The final value of Col2 being 3 is actually correct. Process 1 blocks until the commit of process 2 when the lock on that row is released.
As J Prevost mentioned, the update in process 1 doesn’t happen till *after* the commit in Process 2.
Anonymous is incorrect: it has nothing to do with the order of the commits. And the “update for 4″ *didn’t* come later — but it was *submitted* later.
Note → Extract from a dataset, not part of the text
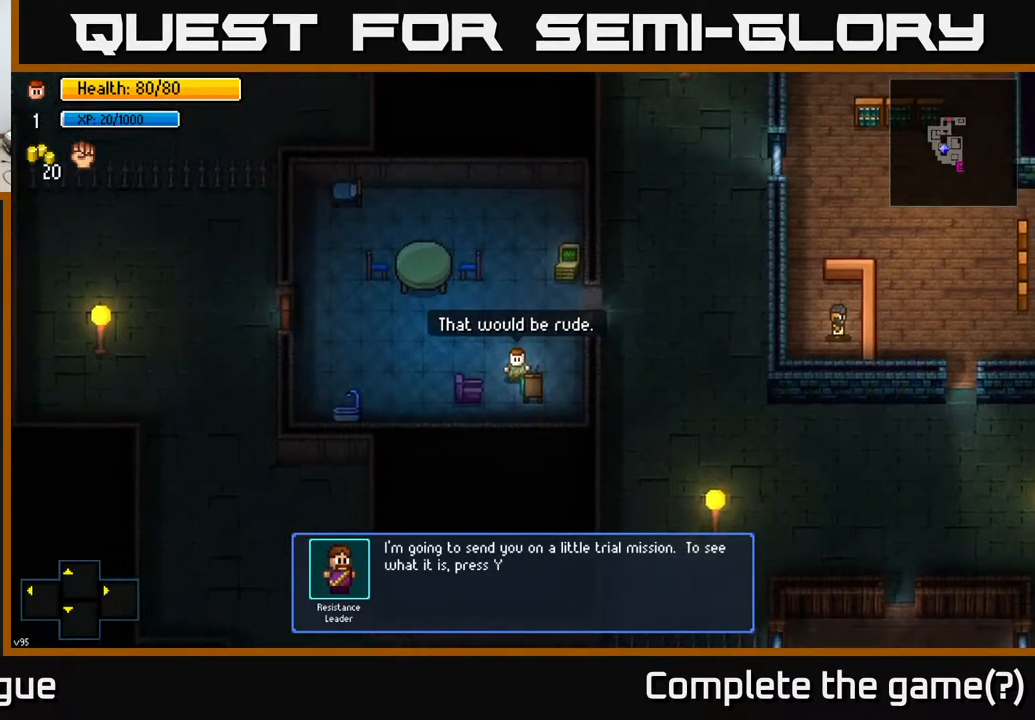
{"buttons": [], "left_stick": "down-left", "right_stick": "center", "events": [[83, "left_stick", "down"], [183, "left_stick", "center"], [367, "left_stick", "down-left"]]}
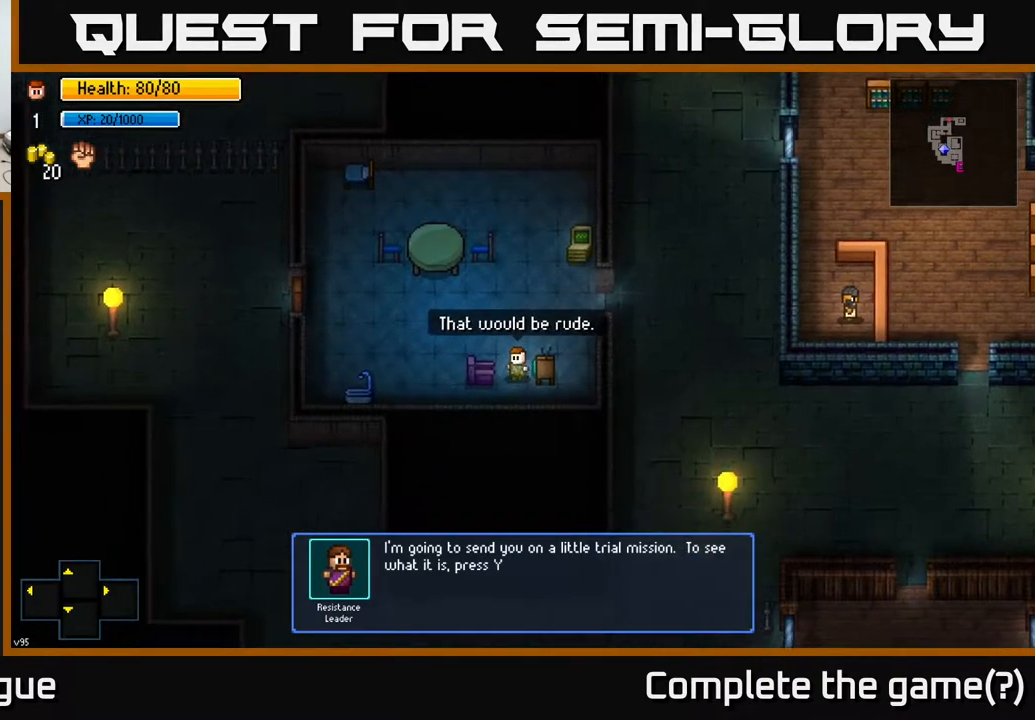
{"buttons": [], "left_stick": "up", "right_stick": "center", "events": [[17, "left_stick", "center"], [117, "left_stick", "up-right"], [250, "left_stick", "center"], [483, "left_stick", "up"]]}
To get around this “problem” of “lost updates” you’ll need to do either of two things:
1. use a serializable transaction isolation level for both processes,
see http://www.postgresql.org/docs/current/static/transaction-iso.html
2. rewrite your update statements to include the expected “old” value. Or you can rework your data model and add either of these two columns:
A. changed_on timestamp default now()
B. version integer column default 0
and, again, rewrite your update statements to include the expected “old” changed_on or version value. And update the changed_on = now() or version = version + 1.
BUT
Great find, this inability to “reupdate” is something that should be fixed.